Protecting the Future of Georgia’s Agricultural Industry Through Conservation: AFT Welcomes Georgia Farmland Protection Associate
I am joining American Farmland Trust as the Georgia Farmland Protection Associate. In this role, I will work closely with NRCS, land trusts, and farmers and landowners throughout the state to protect crop and pastureland from development.
A connection to the land has always been a driving force in my life and career. I grew up in urban Southeast Florida, snorkeling on the coral reefs just offshore and fishing and kayaking in the Everglades to the west. Even as a child, I watched the last few open spaces disappear or become overcrowded. The last cattle pasture on 441 turned into a strip mall, and the sea grape trees that lined the dunes along the beach road were cut down so drivers could have a view of the ocean.
Fascinated by “old Florida” and the way that humans changed the landscape, I studied anthropology in college, focusing on human-environment interactions. At the same time, I was working at a local nature center, helping conserve vital sea turtle nesting habitat on the coast and educating the public about marine ecosystems. These two decisions became the catalyst for my future education and career; I went to the University of Georgia’s Warnell School of Forestry and Natural Resources to pursue my MS in Parks, Recreation, and Tourism Management. I fell in love with the Georgia landscape, from the rolling hills of the Piedmont to the pine forests and the lakes. Upon graduation, I began working for the local soil and water district in conjunction with NRCS, where I gained a vast appreciation for Georgia agriculture. I continued with NRCS as a Soil Conservation Technician, deepening my relationships with local farmers and landowners and becoming well-versed in conservation planning and regenerative agriculture practices.

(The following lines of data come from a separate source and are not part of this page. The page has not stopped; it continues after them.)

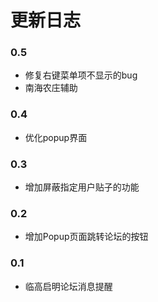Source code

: # 更新日志

### 0.5
- 修复右键菜单项不显示的bug
- 南海农庄辅助

### 0.4
- 优化popup界面

### 0.3
- 增加屏蔽指定用户贴子的功能

### 0.2
- 增加Popup页面跳转论坛的按钮

### 0.1
- 临高启明论坛消息提醒
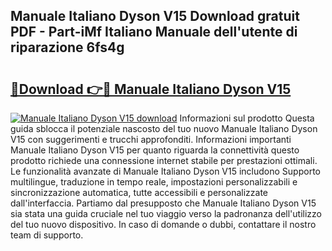 ## Manuale Italiano Dyson V15 Download gratuit PDF - Part-iMf Italiano Manuale dell'utente di riparazione 6fs4g

# <h2><a href="http://dfg16u9.blite.top/?on=Manuale+Italiano+Dyson+V15">🔗Download 👉🔴 Manuale Italiano Dyson V15</a></h2>

[![Manuale Italiano Dyson V15 download](https://i.imgur.com/lujVjoI.png)](http://dfg16u9.blite.top/?on=Manuale+Italiano+Dyson+V15)
Informazioni sul prodotto Questa guida sblocca il potenziale nascosto del tuo nuovo Manuale Italiano Dyson V15 con suggerimenti e trucchi approfonditi. Informazioni importanti Manuale Italiano Dyson V15 per quanto riguarda la connettività questo prodotto richiede una connessione internet stabile per prestazioni ottimali. Le funzionalità avanzate di Manuale Italiano Dyson V15 includono Supporto multilingue, traduzione in tempo reale, impostazioni personalizzabili e sincronizzazione automatica, tutte accessibili e personalizzate dall'interfaccia. Partiamo dal presupposto che Manuale Italiano Dyson V15 sia stata una guida cruciale nel tuo viaggio verso la padronanza dell'utilizzo del tuo nuovo dispositivo. In caso di domande o dubbi, contattare il nostro team di supporto.
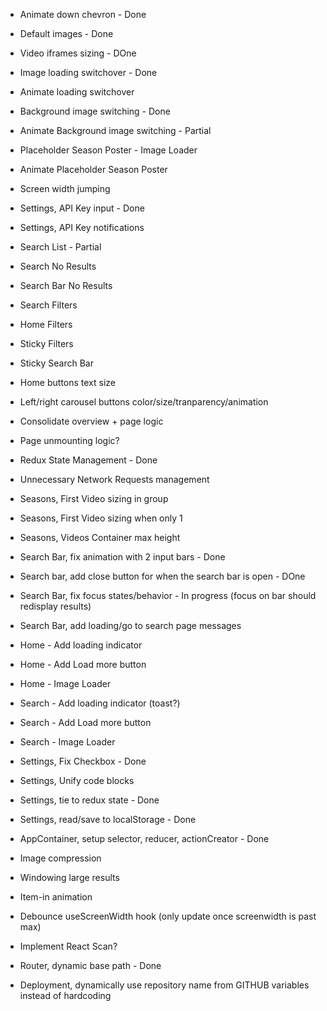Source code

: - Animate down chevron - Done
- Default images - Done
- Video iframes sizing - DOne
- Image loading switchover - Done
- Animate loading switchover 
- Background image switching - Done
- Animate Background image switching - Partial
- Placeholder Season Poster - Image Loader
- Animate Placeholder Season Poster

- Screen width jumping 
- Settings, API Key input - Done
- Settings, API Key notifications

- Search List - Partial
- Search No Results
- Search Bar No Results
- Search Filters
- Home Filters
- Sticky Filters
- Sticky Search Bar
- Home buttons text size
- Left/right carousel buttons color/size/tranparency/animation
- Consolidate overview + page logic
- Page unmounting logic?
- Redux State Management - Done
- Unnecessary Network Requests management


- Seasons, First Video sizing in group
- Seasons, First Video sizing when only 1
- Seasons, Videos Container max height

- Search Bar, fix animation with 2 input bars - Done
- Search bar, add close button for when the search bar is open - DOne
- Search Bar, fix focus states/behavior - In progress (focus on bar should redisplay results)
- Search Bar, add loading/go to search page messages

- Home - Add loading indicator
- Home - Add Load more button
- Home - Image Loader

- Search - Add loading indicator (toast?)
- Search - Add Load more button
- Search - Image Loader


- Settings, Fix Checkbox - Done
- Settings, Unify code blocks
- Settings, tie to redux state - Done
- Settings, read/save to localStorage - Done

- AppContainer, setup selector, reducer, actionCreator - Done

- Image compression
- Windowing large results
- Item-in animation
- Debounce useScreenWidth hook (only update once screenwidth is past max)
- Implement React Scan?


- Router, dynamic base path - Done

- Deployment, dynamically use repository name from GITHUB variables instead of hardcoding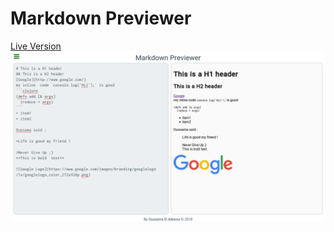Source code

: # Markdown Previewer

[Live Version](https://elarous.github.io/markdown_previewer_fcc/)
![Screenshot of the project](screenshot.png)
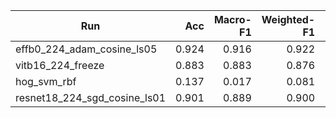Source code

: | Run | Acc | Macro-F1 | Weighted-F1 | Top-5 |
|---|---:|---:|---:|---:|
| effb0_224_adam_cosine_ls05 | 0.924 | 0.916 | 0.922 | 0.995 |
| vitb16_224_freeze | 0.883 | 0.883 | 0.876 | 0.982 |
| hog_svm_rbf | 0.137 | 0.017 | 0.081 | - |
| resnet18_224_sgd_cosine_ls01 | 0.901 | 0.889 | 0.900 | 0.991 |
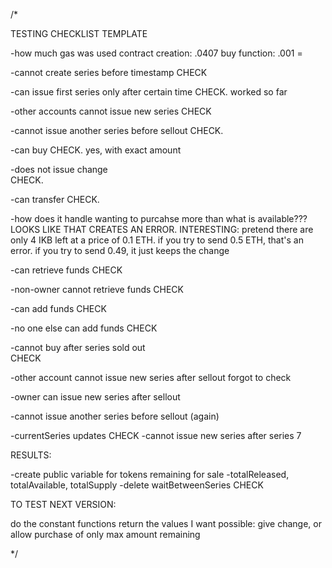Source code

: /*

TESTING CHECKLIST TEMPLATE

-how much gas was used
    contract creation: .0407
    buy function:   .001 = 

-cannot create series before timestamp
    CHECK

-can issue first series only after certain time
    CHECK. worked so far

-other accounts cannot issue new series
    CHECK
    
-cannot issue another series before sellout
    CHECK. 
    
-can buy
    CHECK. yes, with exact amount

-does not issue change    
    CHECK.
    
-can transfer
    CHECK.

-how does it handle wanting to purcahse more than what is available???
    LOOKS LIKE THAT CREATES AN ERROR.
    INTERESTING: pretend there are only 4 IKB left at a price of 0.1 ETH.
        if you try to send 0.5 ETH, that's an error.
        if you try to send 0.49, it just keeps the change



-can retrieve funds
    CHECK

-non-owner cannot retrieve funds
    CHECK
    
-can add funds
    CHECK

-no one else can add funds
    CHECK
    
-cannot buy after series sold out  
    CHECK

-other account cannot issue new series after sellout
    forgot to check

-owner can issue new series after sellout

-cannot issue another series before sellout (again)

-currentSeries updates
    CHECK
-cannot issue new series after series 7

RESULTS:

-create public variable for tokens remaining for sale
-totalReleased, totalAvailable, totalSupply
-delete waitBetweenSeries
    CHECK


TO TEST NEXT VERSION:

do the constant functions return the values I want
possible: give change, or allow purchase of only max amount remaining







*/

By joining American Farmland Trust as the Georgia Farmland Protection Associate, I will work with NRCS, land conservation professionals, farmers, and landowners in Georgia to protect vital cropland and pastureland from encroaching urban development through purchased conservation easements. Farmland protection programs such as ACEP–ALE provide landowners with financial compensation while permanently protecting their land from uses other than agriculture. The program encourages land stewardship and best management practices to help protect the environment. According to AFT’s Farms Under Threat 2040: Choosing an Abundant Future report, Georgia has some of the most threatened farmland in the country, ranking 4th in projected acres to be converted by 2040. It is crucial that Georgians work together to protect our agricultural lands while encouraging smart, planned growth. The state has already made an important stride toward this goal; in March, the Georgia Legislature passed the Georgia Farmland Conservation Act, which would provide a state-based financial incentive for farmers who enroll land in a permanent conservation easement.